Jumat, 22 Desember 2017

TJONG AFIE MANSION ( Bagian II )

Melanjutkan tulisanku sebelumnya ( TJONG AFIE MANSION Bagian I ), menyusuri rumah Tjong Afie bagiku merupakan keasyikan sendiri dan anakku sangat menikmati eksplor di mansion tersebut.
Setelah explore di kamar utama Tjong Afie, kami menyusuri ruang - ruang lain yang tidak kalah menariknya.

di ruang terbuka antara pendopo utama, sayap kiri dan kanan serta ruang pemujaan ( sembahyang )
Keluar dari ruang tidur utama maka kita akan menjumpai ruang terbuka yang menghubungkan sayap kiri dan kanan serta ruang pemujaan.
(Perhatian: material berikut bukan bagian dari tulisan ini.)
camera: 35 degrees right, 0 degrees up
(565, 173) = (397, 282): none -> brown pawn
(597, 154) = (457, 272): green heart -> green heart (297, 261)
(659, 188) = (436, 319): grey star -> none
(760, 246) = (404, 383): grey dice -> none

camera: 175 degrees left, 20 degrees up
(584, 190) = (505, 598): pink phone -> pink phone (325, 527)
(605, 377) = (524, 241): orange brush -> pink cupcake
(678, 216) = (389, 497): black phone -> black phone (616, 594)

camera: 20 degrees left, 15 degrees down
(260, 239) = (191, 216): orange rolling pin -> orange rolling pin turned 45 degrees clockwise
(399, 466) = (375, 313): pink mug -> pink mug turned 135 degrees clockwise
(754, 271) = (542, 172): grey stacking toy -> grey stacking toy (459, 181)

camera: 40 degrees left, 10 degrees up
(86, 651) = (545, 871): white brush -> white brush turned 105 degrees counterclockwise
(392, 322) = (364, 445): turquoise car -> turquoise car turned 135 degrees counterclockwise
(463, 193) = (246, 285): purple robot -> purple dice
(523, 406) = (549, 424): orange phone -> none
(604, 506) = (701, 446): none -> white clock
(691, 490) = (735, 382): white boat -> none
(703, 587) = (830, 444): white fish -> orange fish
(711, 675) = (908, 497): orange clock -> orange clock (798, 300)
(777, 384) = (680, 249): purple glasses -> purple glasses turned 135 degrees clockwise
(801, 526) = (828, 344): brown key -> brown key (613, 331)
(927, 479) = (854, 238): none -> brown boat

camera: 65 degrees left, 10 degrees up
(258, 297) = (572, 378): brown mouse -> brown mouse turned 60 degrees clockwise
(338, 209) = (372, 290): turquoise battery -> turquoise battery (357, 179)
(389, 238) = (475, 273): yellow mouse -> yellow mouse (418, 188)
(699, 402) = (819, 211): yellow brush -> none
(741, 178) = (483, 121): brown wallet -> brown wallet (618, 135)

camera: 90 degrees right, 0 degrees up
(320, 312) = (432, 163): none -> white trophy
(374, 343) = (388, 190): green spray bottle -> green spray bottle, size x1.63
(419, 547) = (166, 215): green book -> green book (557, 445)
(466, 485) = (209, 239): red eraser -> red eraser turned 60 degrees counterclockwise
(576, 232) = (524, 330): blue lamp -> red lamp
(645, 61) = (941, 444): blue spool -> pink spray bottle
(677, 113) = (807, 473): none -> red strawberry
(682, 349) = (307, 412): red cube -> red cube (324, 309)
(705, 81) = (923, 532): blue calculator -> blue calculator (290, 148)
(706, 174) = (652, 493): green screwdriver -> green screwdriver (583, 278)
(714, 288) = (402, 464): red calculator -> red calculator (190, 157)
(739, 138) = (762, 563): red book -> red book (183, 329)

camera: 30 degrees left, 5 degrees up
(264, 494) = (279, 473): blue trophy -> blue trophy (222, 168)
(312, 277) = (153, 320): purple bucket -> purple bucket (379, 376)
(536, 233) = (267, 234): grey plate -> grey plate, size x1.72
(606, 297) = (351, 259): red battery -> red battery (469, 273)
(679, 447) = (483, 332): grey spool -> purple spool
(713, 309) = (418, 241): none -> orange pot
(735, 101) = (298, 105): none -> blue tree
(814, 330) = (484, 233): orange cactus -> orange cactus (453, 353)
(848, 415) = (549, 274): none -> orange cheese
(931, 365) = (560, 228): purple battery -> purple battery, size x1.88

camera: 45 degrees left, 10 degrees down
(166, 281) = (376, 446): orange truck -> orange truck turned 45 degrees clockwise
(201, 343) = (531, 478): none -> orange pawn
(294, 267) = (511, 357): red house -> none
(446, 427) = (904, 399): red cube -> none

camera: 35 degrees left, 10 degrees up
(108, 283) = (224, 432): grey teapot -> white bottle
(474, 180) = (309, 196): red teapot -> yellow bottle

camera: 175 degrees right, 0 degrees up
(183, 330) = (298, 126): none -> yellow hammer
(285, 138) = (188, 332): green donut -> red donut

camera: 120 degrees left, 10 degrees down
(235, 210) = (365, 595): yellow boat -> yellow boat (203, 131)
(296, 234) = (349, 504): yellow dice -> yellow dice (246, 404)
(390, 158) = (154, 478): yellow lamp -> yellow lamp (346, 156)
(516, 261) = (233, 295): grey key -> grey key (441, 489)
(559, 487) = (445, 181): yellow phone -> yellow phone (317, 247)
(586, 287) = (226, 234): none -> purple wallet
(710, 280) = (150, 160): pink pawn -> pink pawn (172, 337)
Ruang terbuka tersebut memberikan cahaya matahari masuk, sehingga ruangan - ruangan lainnya tetap terang dan tidak pengap. Benar - benar design yang memperhatikan kesehatan dan ramah lingkungan. Antara ruang pendopo ke ruang terbuka terdapat pintu besar yang berukir.

suasana di ruang makan
Selanjutnya kami mengunjungi ruang makan. Meja besar tersusun rapi dengan peralatan makan dari porcelen yang tertata rapi di meja makan. 
Kalau menurutku peralatan makan tersebut kemungkinan besar berasal dari China, hal ini dilihat dari design dan lukisan di sekitar peralatan tersebut.

Di sekitar ruang makan tersebut terpampang foto - foto para pembesar negeri ini sedang dijamu makan oleh Saudagar Tjong Afie. Ruang makan ini embujur memanjang dan perabotan sepert meja makan menyesuaikan dengan bentuk ruangan. Disisinya terdapat pintu yang menghubungkan ke halaman belakang. Halaman belakang ini menghubungkan dengan Jalan Perniagaan dan juga dapat menuju ke Pajak Ikan. Dari ruang makan ini di sisi depannya pada bangunan sayap terdapat tangga untuk menuju ke bangunan lantai dua.
peralatana makan di Tjong Afie Mansion
Di lantai dua bangunan banyak jendela - jendela yang memberi kesan terbuka sehingga udara dan cahaya dengan leluasa dapat masuk dan antara bangunan utama dengan bangunan sayap senantiasa dibuat celah atau ruang terbuka sehingga masing - masing kamar ventilasi dan tata cahaya selalu terjaga dan tidak memberikan suasa pengap di masing - masing kamar. Dan ditiap - tiap ruang atau kamar selalu dibuatkan jendela - jendela yang besar dengan design dan ornamen Melayu

ruang terbuka antara bangunan utama dan bangunan sayap
Menuju ke lantai 2 kita akan melewati tangga - tangga kayu yang masih terjaga dan terawat. Di lantai 2 semua bangunan berlantai kayu sedangkan di lantai 1 berlantai porcelen. Di lantai 2 bangunan didominasi dengan kamar - kamar. Menurut saya ini dahulunya adalah ruang tidur untuk anak keturunan dari Saudagar Tjong Afie.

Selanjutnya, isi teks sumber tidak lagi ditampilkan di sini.